I can see a lot of processes (around 20-30) that are either timeout or other exceptions.
Unfotunatly there is no documentation at all on docs.rancher to understand how to interpret the issues here.
Will Rancher at some point give use some documentation about it? Or maybe a meetup / live demo on how to debug and use this info? It is very cryptic now.
below an example of our Processes…
we have lot of TIMEOUT and RESOURCE_BUSY
any documentation to understand these would be helpful…we have huge issues with rancher stability recently and are not able to upgrade stacks via rancher, they are stuck in a state or the other…we are almost giving up on rancher…unless we find out what is causing these timeouts and resource_busy issues.
We found out that all the TIMEOUT and RESOURCE_BUSY are mainly caused by overloaded Rancher server. The VM where rancher is running has 8 vcpu, but the average load was at 20 up to 40…so we will try with a multinode setup to offload rancher. We have several hundreds containers and around 80 hosts managed by rancher.
@demarant do you have rancher agents in reconnecting state? Thats usually a cause of thread exhaustion on the rancher servers resulting in sluggishness.
yes we did have lot of agen.reconnect TIMEOUTS. We moved the mysql to another server and we gave rancher java more memory (8GB) and we still see lot of processes stuck…see the picture below. I think it is related to the issue Agent.reconnect process stuck forever for the agents not linked to any host · Issue #5349 · rancher/rancher · GitHub
restarting server helps only temporarily, the stuck processes comes back or new ones
I am trying to figure out how to get rid of all those stuck processes…any tips?

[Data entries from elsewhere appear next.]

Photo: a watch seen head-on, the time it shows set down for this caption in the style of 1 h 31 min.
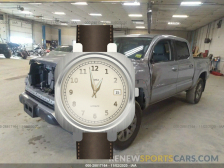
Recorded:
12 h 58 min
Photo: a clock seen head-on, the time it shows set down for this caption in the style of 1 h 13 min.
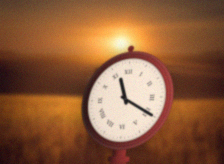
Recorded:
11 h 20 min
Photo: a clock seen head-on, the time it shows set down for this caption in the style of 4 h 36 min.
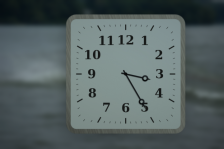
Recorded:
3 h 25 min
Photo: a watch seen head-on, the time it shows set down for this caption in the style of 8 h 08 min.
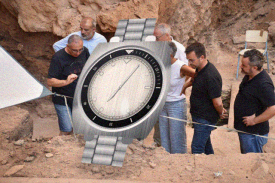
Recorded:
7 h 05 min
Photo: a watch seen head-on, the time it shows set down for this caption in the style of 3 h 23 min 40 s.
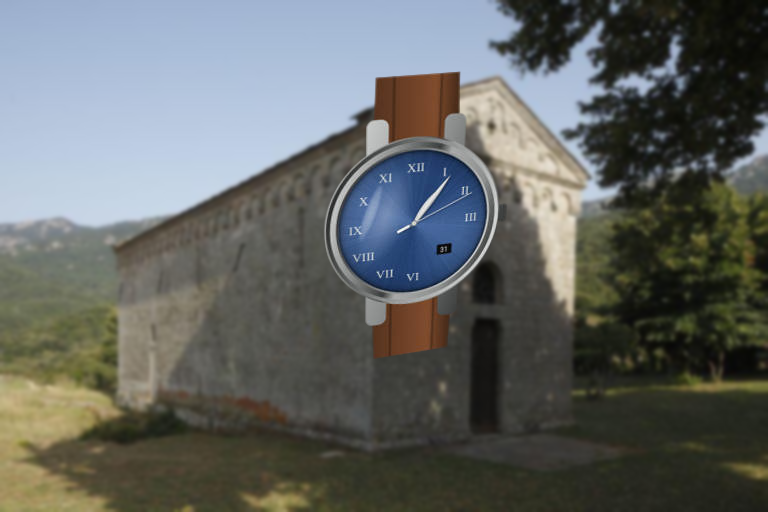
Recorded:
1 h 06 min 11 s
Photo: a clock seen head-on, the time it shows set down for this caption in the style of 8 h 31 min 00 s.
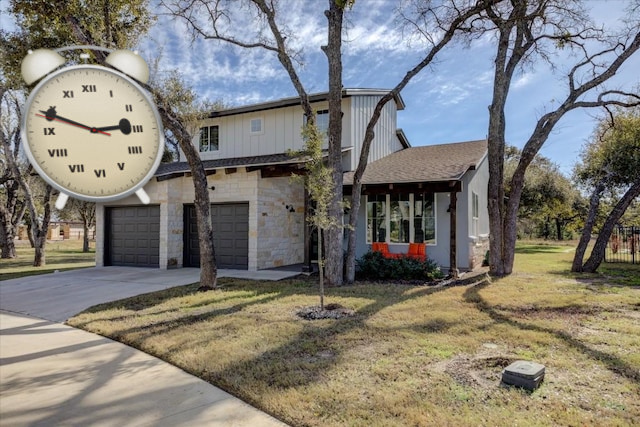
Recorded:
2 h 48 min 48 s
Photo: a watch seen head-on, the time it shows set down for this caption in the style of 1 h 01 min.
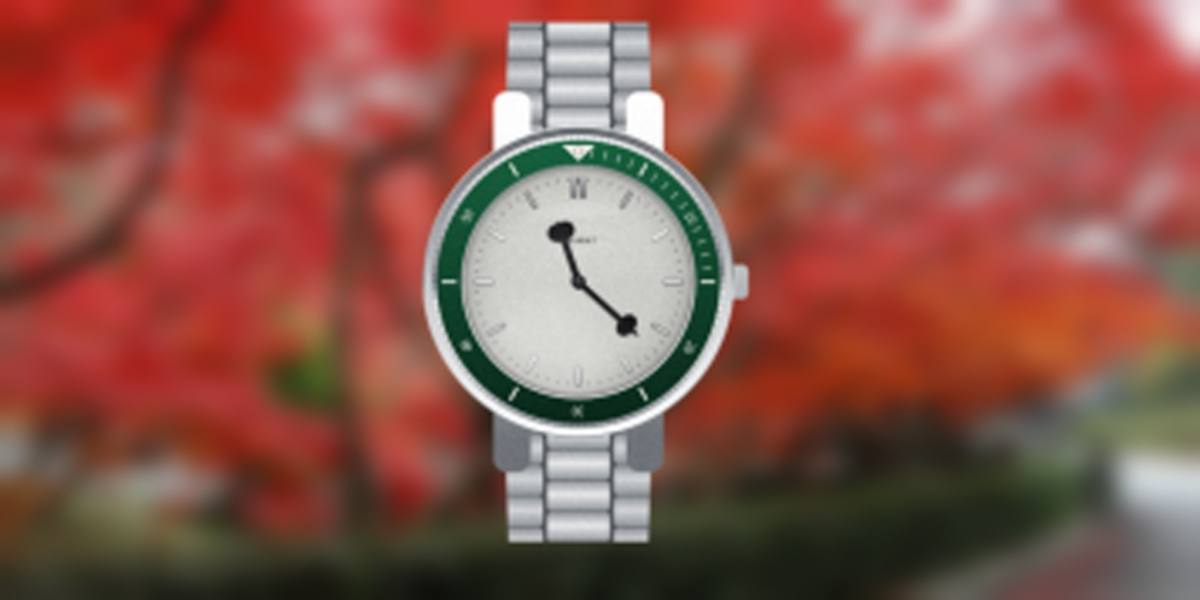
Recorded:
11 h 22 min
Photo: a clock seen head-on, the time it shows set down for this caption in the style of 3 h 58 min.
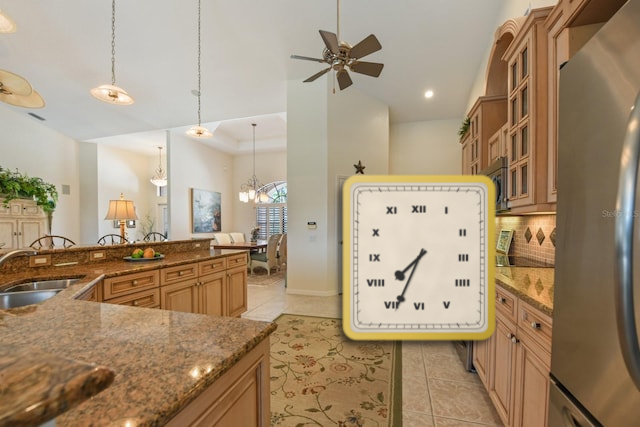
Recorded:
7 h 34 min
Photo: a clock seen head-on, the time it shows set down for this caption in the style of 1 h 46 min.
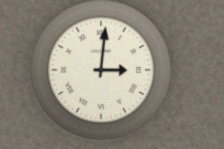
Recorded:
3 h 01 min
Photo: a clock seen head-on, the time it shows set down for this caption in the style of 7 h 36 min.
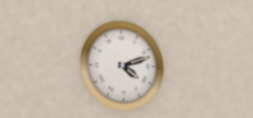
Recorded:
4 h 12 min
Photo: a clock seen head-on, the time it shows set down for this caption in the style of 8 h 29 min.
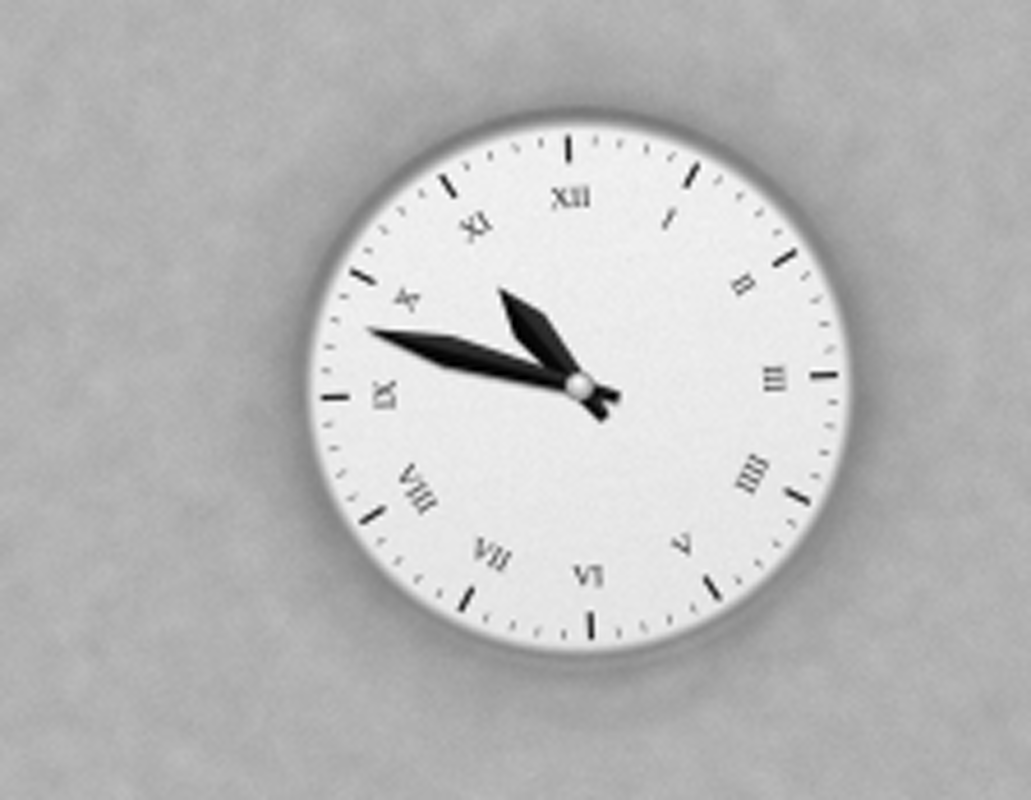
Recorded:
10 h 48 min
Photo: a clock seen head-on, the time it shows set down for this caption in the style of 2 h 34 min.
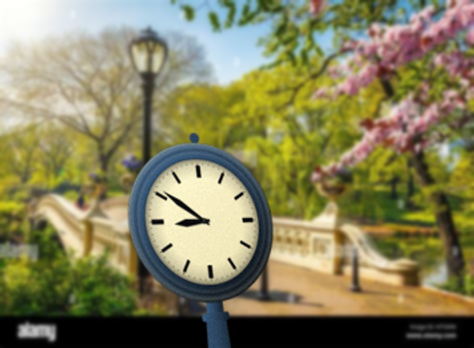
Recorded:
8 h 51 min
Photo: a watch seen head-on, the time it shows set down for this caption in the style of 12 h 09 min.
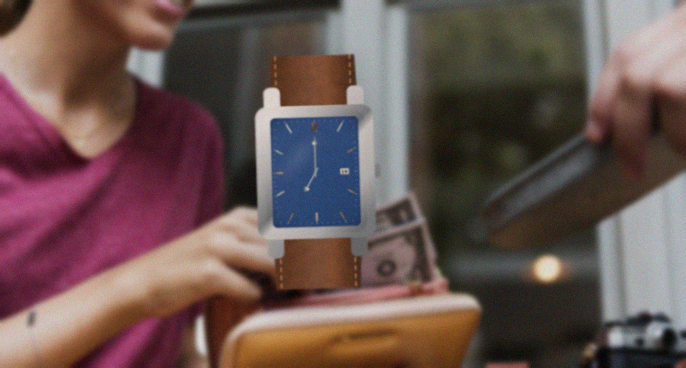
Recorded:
7 h 00 min
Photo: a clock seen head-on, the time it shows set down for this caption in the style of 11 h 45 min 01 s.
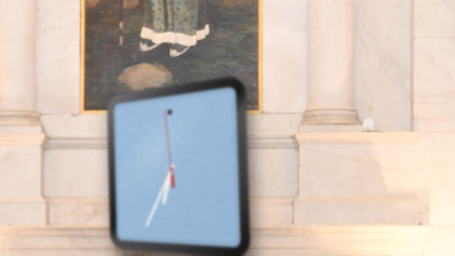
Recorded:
6 h 34 min 59 s
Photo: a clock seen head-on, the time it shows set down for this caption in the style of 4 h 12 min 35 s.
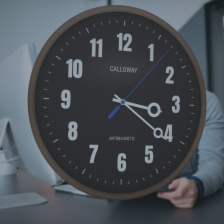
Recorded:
3 h 21 min 07 s
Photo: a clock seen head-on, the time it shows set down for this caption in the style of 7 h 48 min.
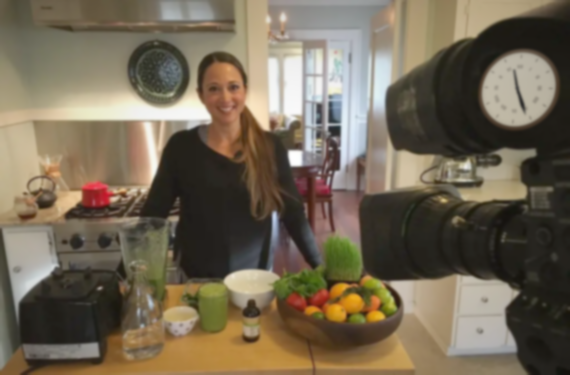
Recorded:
11 h 26 min
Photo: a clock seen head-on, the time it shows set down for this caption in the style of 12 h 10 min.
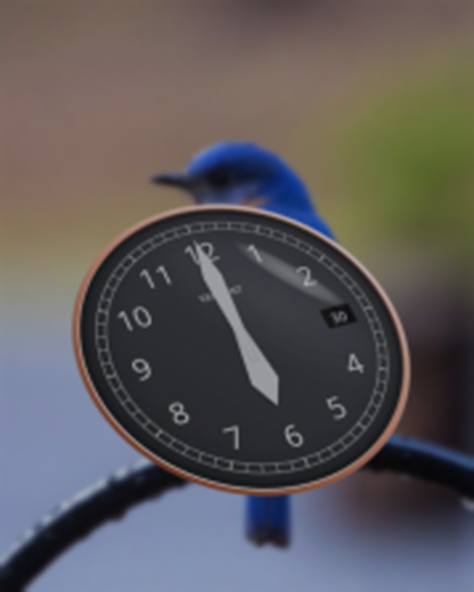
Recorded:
6 h 00 min
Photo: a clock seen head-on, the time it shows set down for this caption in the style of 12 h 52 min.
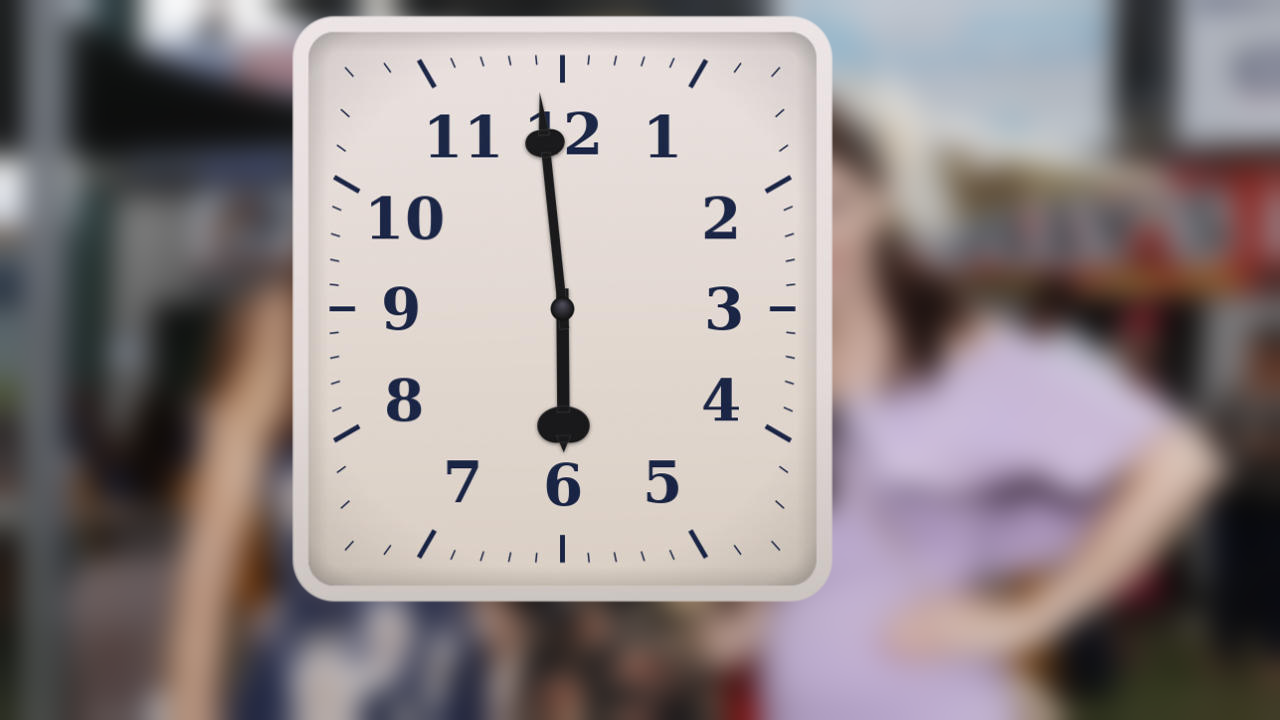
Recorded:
5 h 59 min
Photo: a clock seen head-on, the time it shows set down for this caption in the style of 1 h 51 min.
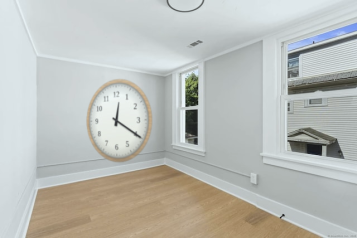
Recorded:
12 h 20 min
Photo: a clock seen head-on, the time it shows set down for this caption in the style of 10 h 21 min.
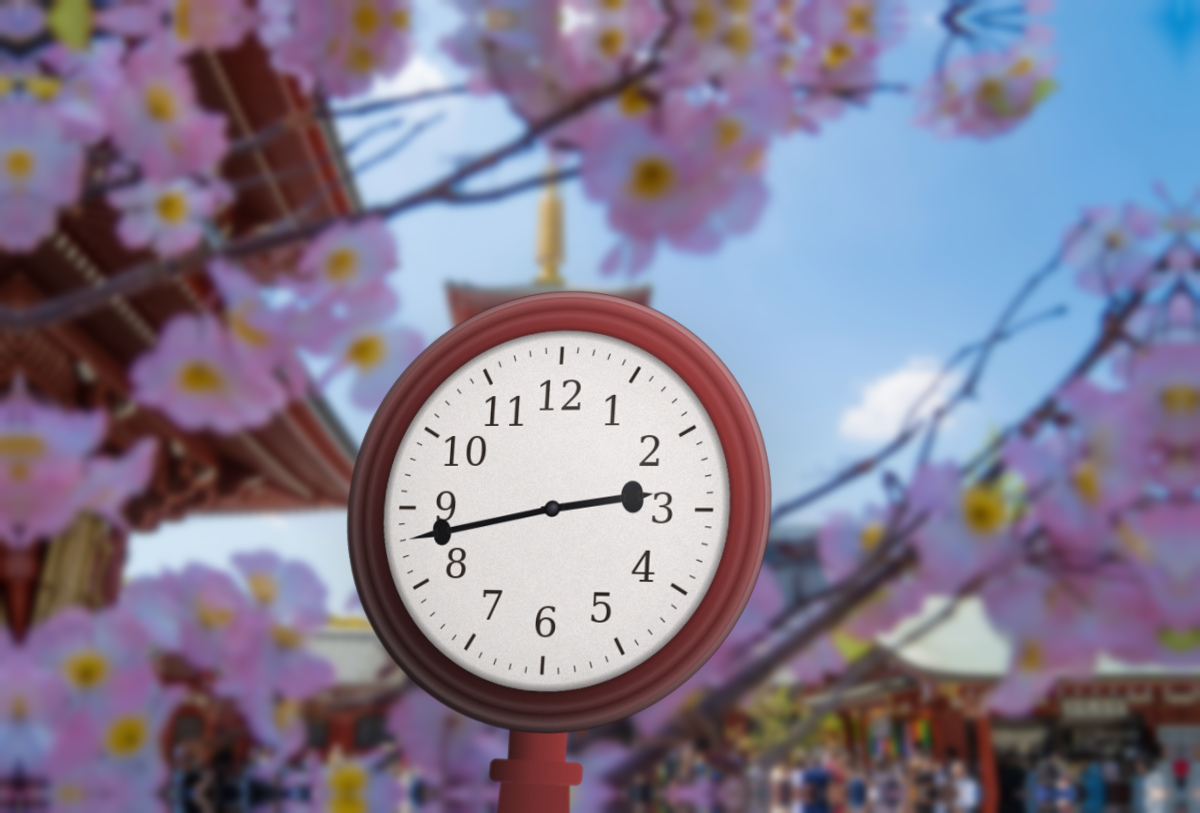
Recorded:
2 h 43 min
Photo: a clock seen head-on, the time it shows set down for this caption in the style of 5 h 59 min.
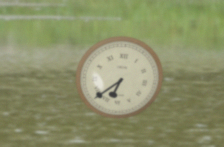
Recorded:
6 h 38 min
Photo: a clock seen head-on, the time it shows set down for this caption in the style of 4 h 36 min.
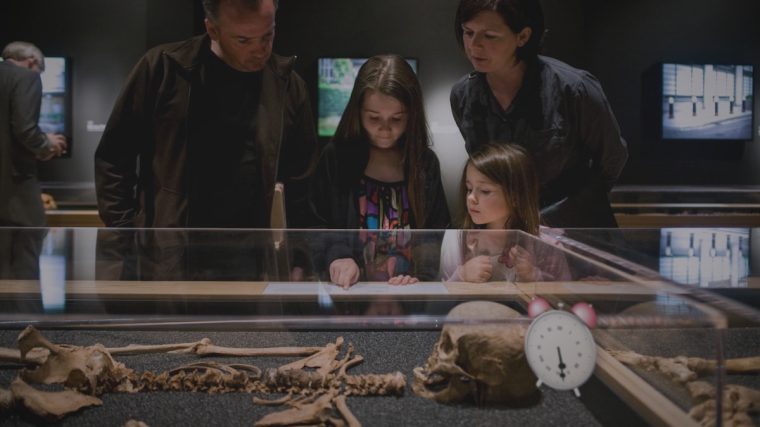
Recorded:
5 h 28 min
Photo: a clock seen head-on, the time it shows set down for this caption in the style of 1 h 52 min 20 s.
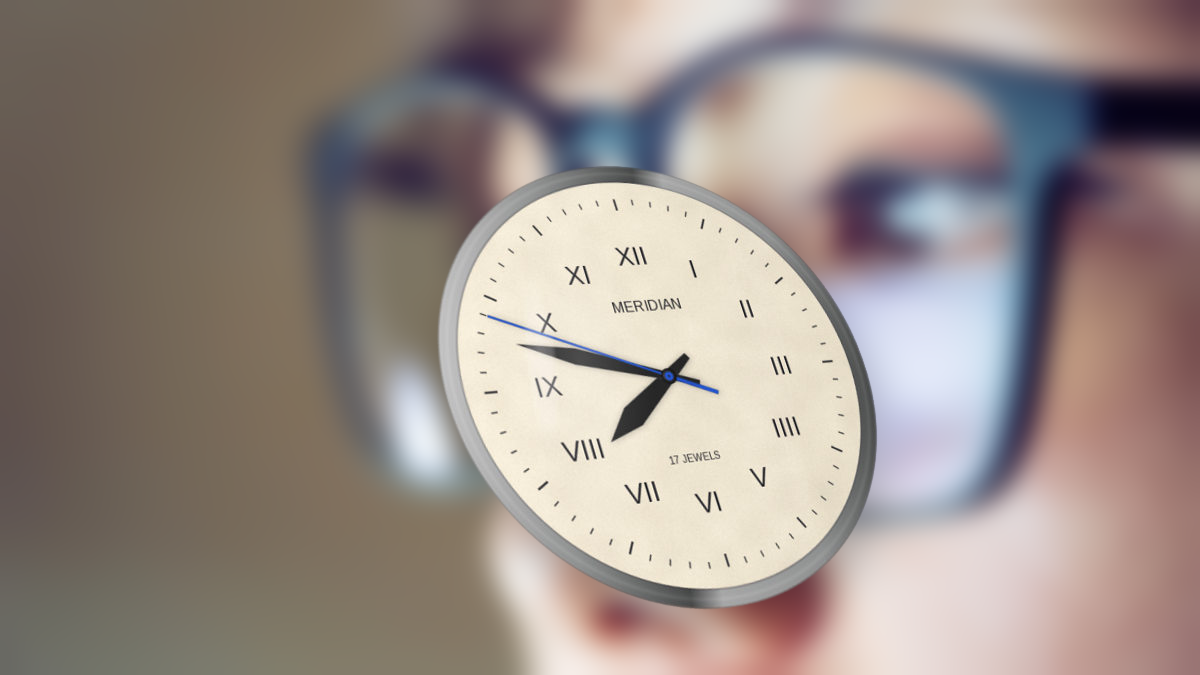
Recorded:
7 h 47 min 49 s
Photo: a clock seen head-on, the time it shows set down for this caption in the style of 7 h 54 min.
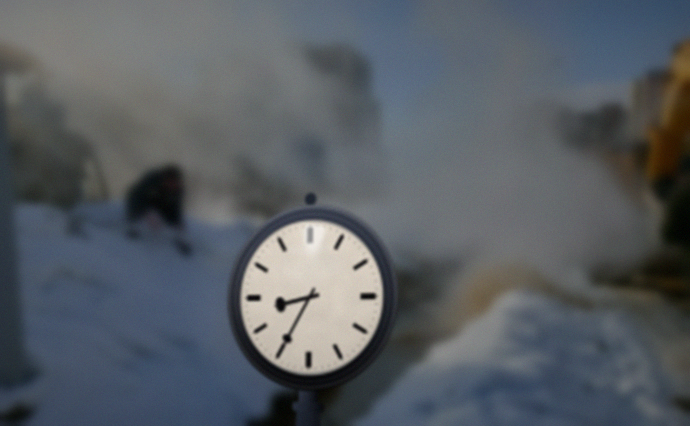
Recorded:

@demarant did you get to see if introducing a HA setup helped the problem? I am going through the same issues as you. Also have you tried upgrading to 1.2 to see if that helped your problems?
Hi, at the end what helped most was to give rancher mysql much more ram. In our setup (80 hosts, several hundreds containers) we had to give 32GB RAM and 16 cores. Moving to rancher 1.2 also helped a bit…but new issues came up…we even had to move some stacks back to rancher 1.1.4. The entire Rancher technology and docker as such is moving so fast that it is very complex and frustrating to keep up with it…in any case overall it is OK as we win speed on consistent deployments.
@demarant was your Rancher server actually resource constrained? I was running an 8GB server with 2 cores. It was not using up all of its resources but I increased it to 16GB and 4 cores and did not notice any significant difference other than the UI being slightly more snappy. So I am guessing my issues are not necessarily related to yours. Yes the instability is very frustrating. I was never able to get anything running on Rancher 1.2 even starting with a brand new setup which is making us look at other orchestration solutions for our future.